Redmi Buds models 3 Pro through 6 Pro include an information-leak vulnerability and a Denial of Service (DoS) vulnerability in the Bluetooth firmware that can expose call-related data or cause repeatable firmware crashes when exploited over RFCOMM without pairing.

The advisory identifies two tracked flaws: CVE-2025-13834 and CVE-2025-13328 affecting Redmi Buds versions 3 Pro through 6 Pro.
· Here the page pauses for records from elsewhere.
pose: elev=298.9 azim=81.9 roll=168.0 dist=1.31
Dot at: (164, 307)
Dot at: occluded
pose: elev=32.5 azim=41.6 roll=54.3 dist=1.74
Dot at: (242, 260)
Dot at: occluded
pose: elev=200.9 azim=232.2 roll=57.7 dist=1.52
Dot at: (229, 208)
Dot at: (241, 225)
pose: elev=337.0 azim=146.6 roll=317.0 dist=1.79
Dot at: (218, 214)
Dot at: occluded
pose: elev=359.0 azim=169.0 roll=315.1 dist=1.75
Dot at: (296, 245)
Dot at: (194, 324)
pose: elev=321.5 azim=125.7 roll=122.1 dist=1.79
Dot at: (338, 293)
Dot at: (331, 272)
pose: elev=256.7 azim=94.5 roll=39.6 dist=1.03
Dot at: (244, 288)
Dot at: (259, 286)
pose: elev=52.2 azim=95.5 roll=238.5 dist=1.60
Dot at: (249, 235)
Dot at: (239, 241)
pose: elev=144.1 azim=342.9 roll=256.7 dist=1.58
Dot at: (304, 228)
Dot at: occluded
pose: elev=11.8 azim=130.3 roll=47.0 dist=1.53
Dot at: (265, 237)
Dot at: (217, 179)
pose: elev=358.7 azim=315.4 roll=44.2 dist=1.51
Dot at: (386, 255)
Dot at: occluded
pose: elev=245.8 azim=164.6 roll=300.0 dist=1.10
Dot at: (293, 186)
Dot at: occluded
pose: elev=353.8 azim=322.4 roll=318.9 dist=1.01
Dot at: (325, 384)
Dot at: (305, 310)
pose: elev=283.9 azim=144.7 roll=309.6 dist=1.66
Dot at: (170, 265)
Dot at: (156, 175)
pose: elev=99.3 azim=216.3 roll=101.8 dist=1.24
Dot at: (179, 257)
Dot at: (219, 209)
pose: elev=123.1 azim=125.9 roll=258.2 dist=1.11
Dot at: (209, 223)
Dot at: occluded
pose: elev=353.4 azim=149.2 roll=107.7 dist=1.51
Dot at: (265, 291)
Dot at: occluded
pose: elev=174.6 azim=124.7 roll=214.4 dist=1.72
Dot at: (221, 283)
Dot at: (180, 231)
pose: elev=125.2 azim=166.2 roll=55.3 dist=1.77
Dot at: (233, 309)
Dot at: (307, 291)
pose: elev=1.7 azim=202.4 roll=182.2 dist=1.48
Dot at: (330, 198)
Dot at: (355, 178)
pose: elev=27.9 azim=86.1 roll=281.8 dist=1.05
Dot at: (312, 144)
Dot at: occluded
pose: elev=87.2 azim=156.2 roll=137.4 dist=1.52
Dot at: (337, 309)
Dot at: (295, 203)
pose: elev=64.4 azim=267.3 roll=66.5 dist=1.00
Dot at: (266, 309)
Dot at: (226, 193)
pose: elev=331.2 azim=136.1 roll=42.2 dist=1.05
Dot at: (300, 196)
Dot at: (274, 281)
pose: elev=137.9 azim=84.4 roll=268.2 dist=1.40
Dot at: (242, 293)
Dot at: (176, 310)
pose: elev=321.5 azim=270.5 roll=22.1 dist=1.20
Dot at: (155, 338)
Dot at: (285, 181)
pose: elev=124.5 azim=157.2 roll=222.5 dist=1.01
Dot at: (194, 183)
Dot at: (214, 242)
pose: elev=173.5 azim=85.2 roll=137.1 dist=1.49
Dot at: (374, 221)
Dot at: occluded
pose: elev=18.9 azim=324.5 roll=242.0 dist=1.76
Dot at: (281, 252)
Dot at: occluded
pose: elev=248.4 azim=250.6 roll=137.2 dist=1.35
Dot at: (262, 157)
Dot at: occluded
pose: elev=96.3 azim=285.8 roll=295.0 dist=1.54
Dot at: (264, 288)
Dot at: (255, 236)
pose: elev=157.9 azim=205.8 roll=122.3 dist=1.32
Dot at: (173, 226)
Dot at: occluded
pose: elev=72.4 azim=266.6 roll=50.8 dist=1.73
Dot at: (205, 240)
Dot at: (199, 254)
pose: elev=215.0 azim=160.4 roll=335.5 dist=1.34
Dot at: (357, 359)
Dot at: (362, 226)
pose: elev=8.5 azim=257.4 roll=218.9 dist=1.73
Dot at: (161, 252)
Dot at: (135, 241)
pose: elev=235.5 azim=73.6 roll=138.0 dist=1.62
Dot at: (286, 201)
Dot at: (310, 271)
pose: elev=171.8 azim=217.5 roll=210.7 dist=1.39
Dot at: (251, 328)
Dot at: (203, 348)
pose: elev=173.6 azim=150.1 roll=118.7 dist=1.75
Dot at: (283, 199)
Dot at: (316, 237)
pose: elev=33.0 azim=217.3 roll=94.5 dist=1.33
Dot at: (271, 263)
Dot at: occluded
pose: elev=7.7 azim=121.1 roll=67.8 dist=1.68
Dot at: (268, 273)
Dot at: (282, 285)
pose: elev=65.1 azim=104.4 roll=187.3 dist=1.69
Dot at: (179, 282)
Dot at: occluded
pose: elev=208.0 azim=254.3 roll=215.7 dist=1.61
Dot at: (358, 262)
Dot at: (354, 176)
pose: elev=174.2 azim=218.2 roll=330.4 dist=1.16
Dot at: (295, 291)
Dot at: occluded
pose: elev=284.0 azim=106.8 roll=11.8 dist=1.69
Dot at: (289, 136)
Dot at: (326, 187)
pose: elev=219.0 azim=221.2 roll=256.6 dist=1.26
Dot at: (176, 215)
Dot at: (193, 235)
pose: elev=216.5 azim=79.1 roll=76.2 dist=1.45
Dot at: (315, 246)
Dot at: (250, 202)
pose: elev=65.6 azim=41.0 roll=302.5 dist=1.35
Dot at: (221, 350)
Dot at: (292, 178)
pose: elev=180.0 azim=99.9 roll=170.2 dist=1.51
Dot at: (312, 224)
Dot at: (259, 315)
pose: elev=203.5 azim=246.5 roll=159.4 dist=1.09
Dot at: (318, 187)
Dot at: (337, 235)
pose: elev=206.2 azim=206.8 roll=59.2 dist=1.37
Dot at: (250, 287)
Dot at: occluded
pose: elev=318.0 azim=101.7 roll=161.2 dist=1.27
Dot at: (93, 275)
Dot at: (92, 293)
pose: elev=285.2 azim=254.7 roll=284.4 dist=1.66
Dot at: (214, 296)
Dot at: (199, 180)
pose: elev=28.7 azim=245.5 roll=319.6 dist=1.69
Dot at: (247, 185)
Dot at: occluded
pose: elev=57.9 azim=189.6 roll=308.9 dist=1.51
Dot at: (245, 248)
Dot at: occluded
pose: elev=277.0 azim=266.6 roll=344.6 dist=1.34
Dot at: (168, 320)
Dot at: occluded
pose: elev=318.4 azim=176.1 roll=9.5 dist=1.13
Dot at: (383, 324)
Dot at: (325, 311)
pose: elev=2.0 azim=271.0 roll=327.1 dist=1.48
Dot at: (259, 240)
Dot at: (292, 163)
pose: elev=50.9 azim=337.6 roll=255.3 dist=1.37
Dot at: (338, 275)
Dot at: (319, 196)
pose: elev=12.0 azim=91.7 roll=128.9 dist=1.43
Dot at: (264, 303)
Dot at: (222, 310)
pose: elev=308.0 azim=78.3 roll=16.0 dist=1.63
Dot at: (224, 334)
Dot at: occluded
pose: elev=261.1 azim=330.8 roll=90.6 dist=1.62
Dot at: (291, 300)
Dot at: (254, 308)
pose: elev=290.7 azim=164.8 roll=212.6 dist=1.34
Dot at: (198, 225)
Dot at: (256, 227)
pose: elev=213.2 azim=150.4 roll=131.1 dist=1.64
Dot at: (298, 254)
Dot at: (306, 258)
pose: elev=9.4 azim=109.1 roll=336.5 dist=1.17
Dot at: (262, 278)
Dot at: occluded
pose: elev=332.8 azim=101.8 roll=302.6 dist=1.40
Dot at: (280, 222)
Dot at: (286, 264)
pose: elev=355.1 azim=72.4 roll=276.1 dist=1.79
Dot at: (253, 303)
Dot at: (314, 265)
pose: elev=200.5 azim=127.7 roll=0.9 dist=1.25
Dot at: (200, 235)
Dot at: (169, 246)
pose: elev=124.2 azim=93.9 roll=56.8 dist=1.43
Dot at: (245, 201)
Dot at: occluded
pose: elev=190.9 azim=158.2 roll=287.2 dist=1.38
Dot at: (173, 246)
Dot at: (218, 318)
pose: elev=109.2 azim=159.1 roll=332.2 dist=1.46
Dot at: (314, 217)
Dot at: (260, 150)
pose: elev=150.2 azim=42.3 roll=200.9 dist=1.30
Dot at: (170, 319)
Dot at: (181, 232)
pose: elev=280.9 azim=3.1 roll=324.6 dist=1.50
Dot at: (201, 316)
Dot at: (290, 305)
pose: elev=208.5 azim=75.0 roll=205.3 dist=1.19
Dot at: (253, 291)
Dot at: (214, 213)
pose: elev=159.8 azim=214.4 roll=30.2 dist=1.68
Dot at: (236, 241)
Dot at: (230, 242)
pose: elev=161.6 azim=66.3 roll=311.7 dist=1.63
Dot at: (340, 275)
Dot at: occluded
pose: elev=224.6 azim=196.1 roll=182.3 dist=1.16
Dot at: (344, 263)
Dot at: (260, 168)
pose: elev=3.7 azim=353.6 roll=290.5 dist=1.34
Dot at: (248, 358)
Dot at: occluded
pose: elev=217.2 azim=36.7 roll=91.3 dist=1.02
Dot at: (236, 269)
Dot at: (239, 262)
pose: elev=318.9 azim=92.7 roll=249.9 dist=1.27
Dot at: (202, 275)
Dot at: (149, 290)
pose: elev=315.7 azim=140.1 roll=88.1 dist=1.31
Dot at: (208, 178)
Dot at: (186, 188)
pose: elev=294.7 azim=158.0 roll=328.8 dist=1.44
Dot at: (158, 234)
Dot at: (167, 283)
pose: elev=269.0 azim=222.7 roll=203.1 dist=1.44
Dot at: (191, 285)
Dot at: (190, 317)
The devices present the advertised Bluetooth Classic profiles HFP, A2DP, and AVRCP and also expose additional, undocumented L2CAP/ RFCOMM channels. CVE-2025-13834 arises when the control channel (DLCI 0) receives a TEST command with a large length field but an empty payload; the faulty response handler returns a buffer of uninitialized memory allowing disclosure of up to 127 bytes per packet and is mechanistically related to CVE-2014-0160 (Heartbleed). CVE-2025-13328 results from RFCOMM flooding: overwhelming DLCI 0 with high volumes of legitimate TEST commands exhausts processing resources and crashes firmware, and other RFCOMM data channels can be flooded via Management System Certification (MSC) (Modem Status Command) signaling frames including the standard HFP channel and an undocumented Airoha auxiliary service channel.

Both vulnerabilities are exploitable by an unpaired, unauthenticated attacker within Bluetooth radio range without prior user interaction; the only prerequisite noted is obtaining the Monitoring-as-Code (MaC) address of the target device. The advisory reports successful exploitation at an approximate distance of twenty meters using standard dongles and no additional signal amplification while noting that physical barriers and Bluetooth version differences can be expected to influence the effective range. CVE-2025-13834 can disclose memory contents used during or after private calls, with a proof-of-concept shown retrieving the phone number of an active call peer and other metadata from the affected memory pool. CVE-2025-13328 can induce repeatable firmware crashes that forcibly terminate paired connections; restoring operation requires physically resetting the earbuds by returning them to the charging case.

Vendor contact and remediation status are unavailable: Xiaomi could not be reached for statements regarding remediation plans or mitigation guidance. The advisory does not report a vendor fix or patch in the notice.

The advisory restates recommended user actions: to reduce exposure, users are advised to disable Bluetooth when the earbuds are not in use, particularly in public or shared environments.